__Exercise description__.
Put the lines of the material below into a numbered list, skipping any blank lines and leaving out the pictures.

━━━ Working data

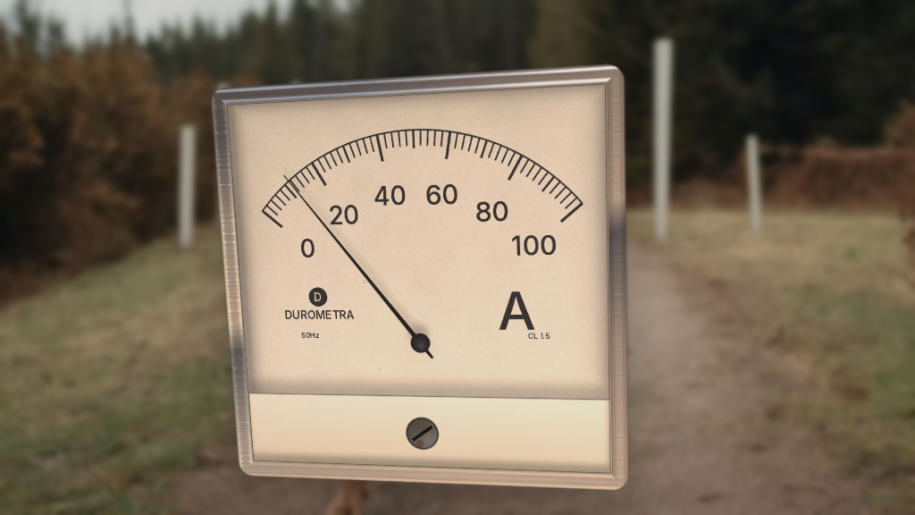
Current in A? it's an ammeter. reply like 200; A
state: 12; A
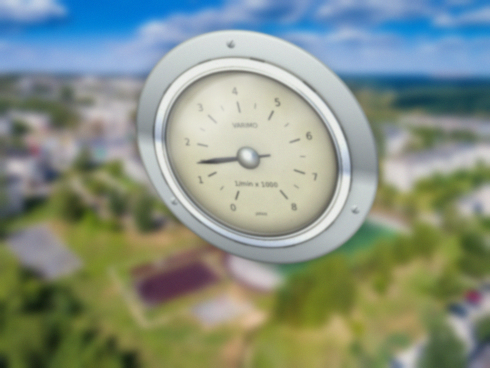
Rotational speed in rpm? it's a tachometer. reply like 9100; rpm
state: 1500; rpm
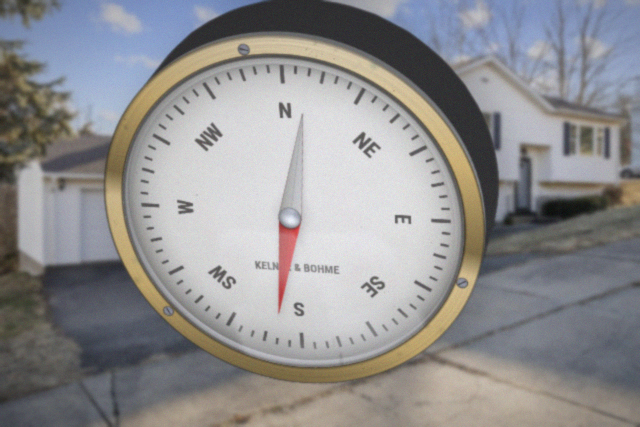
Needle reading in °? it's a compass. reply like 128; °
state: 190; °
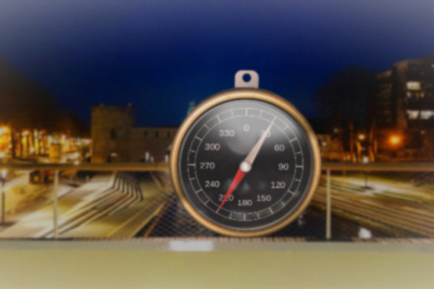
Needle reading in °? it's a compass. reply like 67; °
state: 210; °
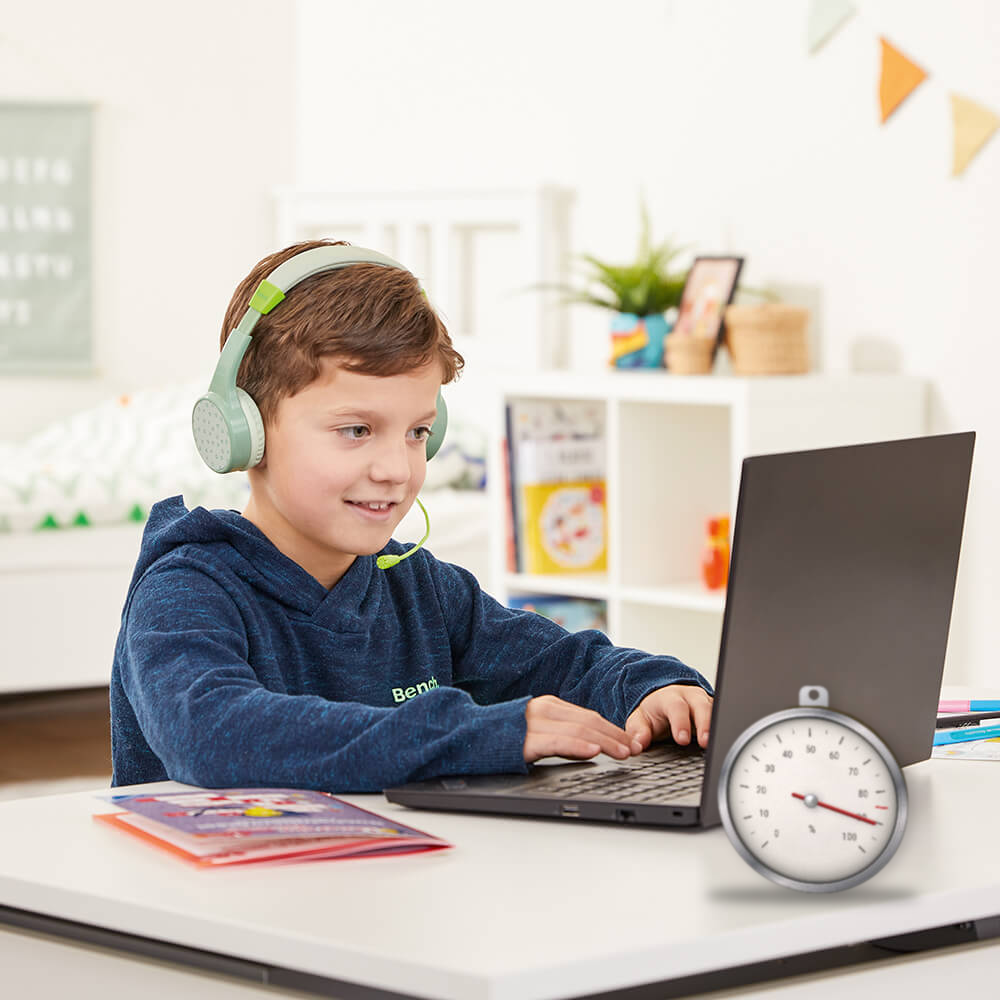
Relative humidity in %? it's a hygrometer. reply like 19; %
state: 90; %
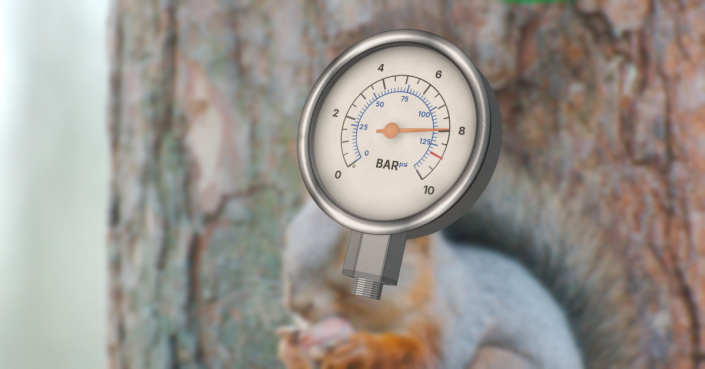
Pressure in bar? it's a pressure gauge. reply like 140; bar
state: 8; bar
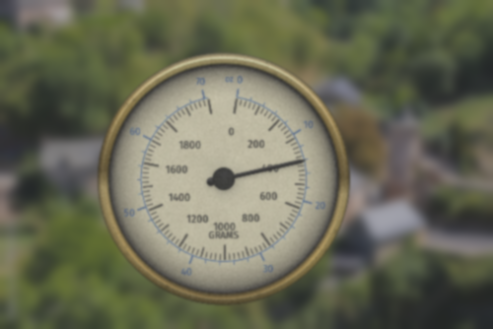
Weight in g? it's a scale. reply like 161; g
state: 400; g
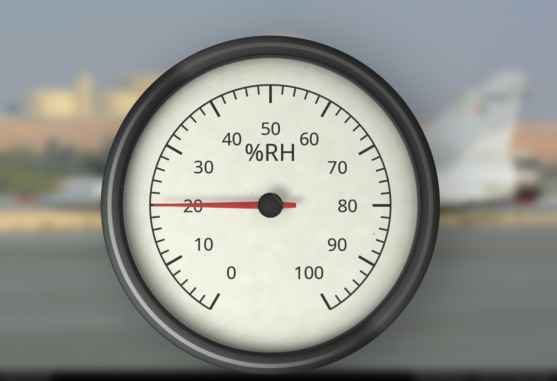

━━━━━━

__Your solution__.
1. Current in A? it's an ammeter. reply like 200; A
2. state: 12; A
3. Rotational speed in rpm? it's a tachometer. reply like 9100; rpm
4. state: 1500; rpm
5. Needle reading in °? it's a compass. reply like 128; °
6. state: 190; °
7. Needle reading in °? it's a compass. reply like 67; °
8. state: 210; °
9. Relative humidity in %? it's a hygrometer. reply like 19; %
10. state: 90; %
11. Pressure in bar? it's a pressure gauge. reply like 140; bar
12. state: 8; bar
13. Weight in g? it's a scale. reply like 161; g
14. state: 400; g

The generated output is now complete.